Perkins, of the Family Research Council, said the decision was inconsistent with Bush administration policies on abstinence.
That led some political observers to note that the FDA action suggested a weakened White House going into the midterm elections.
“This was one of those the White House could not win,” said Marshall Wittmann, senior fellow at the Progressive Policy Institute, a centrist Democratic think tank. “They were either going to lose the social conservatives or risk jeopardizing many moderate women.”
Although conservatives lamented the decision, neither were family-planning advocates entirely satisfied. They said the decision should have gone further, allowing younger teens to buy the drug without a prescription.
“The U.S. has one of the highest rates of teen pregnancy in the Western world.
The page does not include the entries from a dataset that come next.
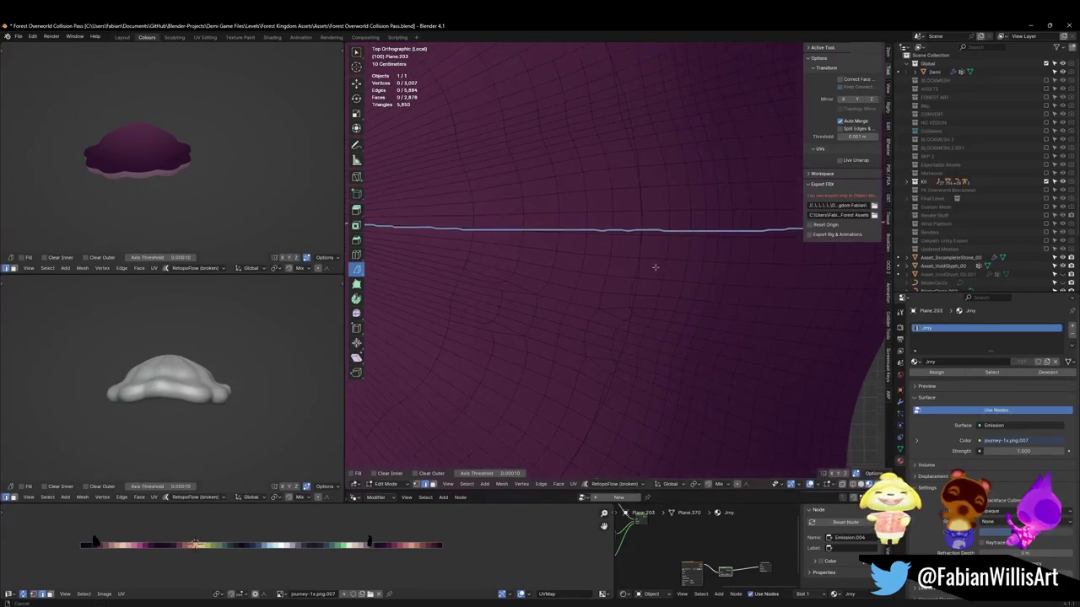
key(Return)
Delete the small face at the mound's centre
scroll(627, 243, down, 4)
shift+click(445, 251)
scroll(447, 251, up, 3)
scroll(447, 253, up, 2)
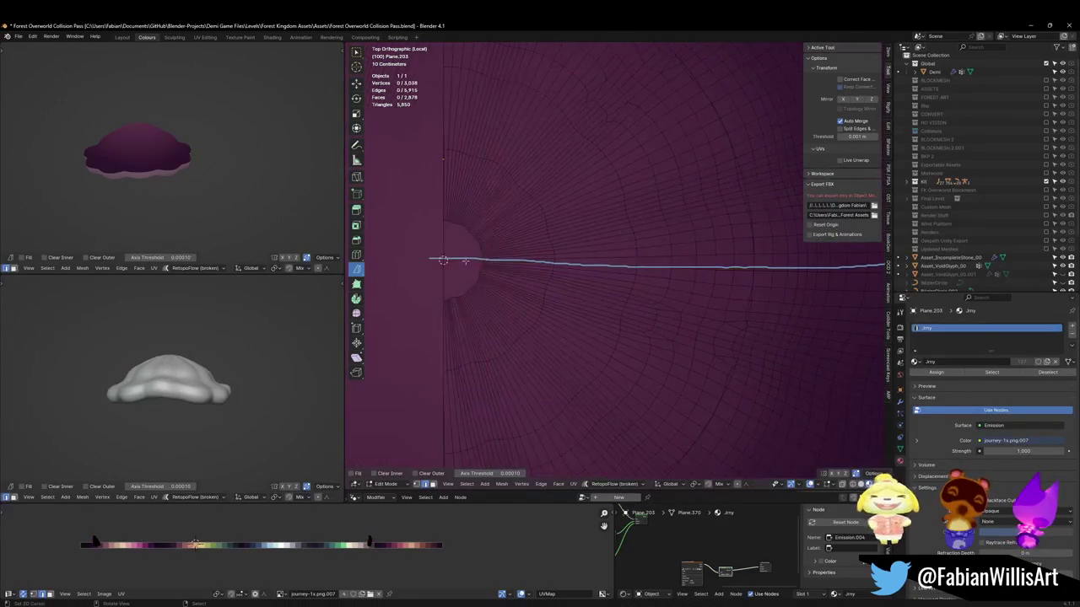
key(x)
click(438, 281)
Select the upper part of the mesh with L and delete it
scroll(669, 239, down, 4)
Anything that makes it harder for teenagers to avoid unintended pregnancy is bad medicine and bad public policy,” said Planned Parenthood’s Richards.
In an internal memo released by the FDA, Von Eschenbach said there wasn’t enough scientific evidence that younger teens could safely use Plan B without a doctor’s supervision.
He said 18 was appropriate because pharmacies and retail outlets were used to restricting sales of tobacco and over-the-counter cold medicines containing pseudoephedrine to that age.
“This approach builds on well-established state and private-sector infrastructures to restrict certain products to consumers 18 and older,” he wrote.
As a further safeguard, Barr Pharmaceuticals agreed to use anonymous shoppers to make sure pharmacists were enforcing the age restriction. The company said it would report violators to appropriate state pharmacy boards.
The company also agreed to maintain a 24-hour toll-free number for the public and to sponsor educational programs about Plan B for pharmacists and healthcare providers.